I should say first of all (I should repeat actually) that it's not much of an achievement to find "straw men" in anyone's "political advocacy" discourse. There is after all a rather significant difference between a pundit, writing in the calm, reflective light of reason, and a politician, advocating for this or that policy or action. While pundits represent ideological points of view, they do so on the assumption (I believe, at least) that the best arguments have compelled them. Politicians must be content, however, to achieve their policy objectives by moving people to action. This motivational discourse involves different rules. A politician, I think, of any variety, can be allowed to paint in broad strokes, especially when it comes to his opposition, without suffering the accusation of using a straw man.
This genre confusion, I think, is what drives Rove's inane piece. He confuses the broad strokes of a politician, in particular the use of "some," for straw man arguments. "Some" may signal a straw man, but it need not. Rove writes:
President Barack Obama reveres Abraham Lincoln. But among the glaring differences between the two men is that Lincoln offered careful, rigorous, sustained arguments to advance his aims and, when disagreeing with political opponents, rarely relied on the lazy rhetorical device of "straw men." Mr. Obama, on the other hand, routinely ascribes to others views they don't espouse and says opposition to his policies is grounded in views no one really advocates.
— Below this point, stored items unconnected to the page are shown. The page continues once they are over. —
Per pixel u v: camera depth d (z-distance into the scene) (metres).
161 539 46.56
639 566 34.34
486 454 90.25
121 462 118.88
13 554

On Tuesday night, Mr. Obama told Congress and the nation, "I reject the view that . . . says government has no role in laying the foundation for our common prosperity." Who exactly has that view? Certainly not congressional Republicans, who believe that through reasonable tax cuts, fiscal restraint, and prudent monetary policies government contributes to prosperity.
Mr. Obama also said that America's economic difficulties resulted when "regulations were gutted for the sake of a quick profit at the expense of a healthy market." Who gutted which regulations?
Not naming one's rhetorical opponent in a political speech is not the same thing as a straw man. And besides, these and the rest of Rove's examples are not straw men, in that there are people, Republican people, who make arguments that the government never ever created one single job, and so forth (see chairman of the GOP, Michael Steele). Obama's not naming them does not entail he's making them up.
So, I would say, Obama (and Bush, etc.) deserve some leeway in the identification of their opponent, especially in the context of major political speeches. Does this free them from the responsibility of fairly characterizing their opponents? Obviously not. The boundaries of fair play are just somewhat broader.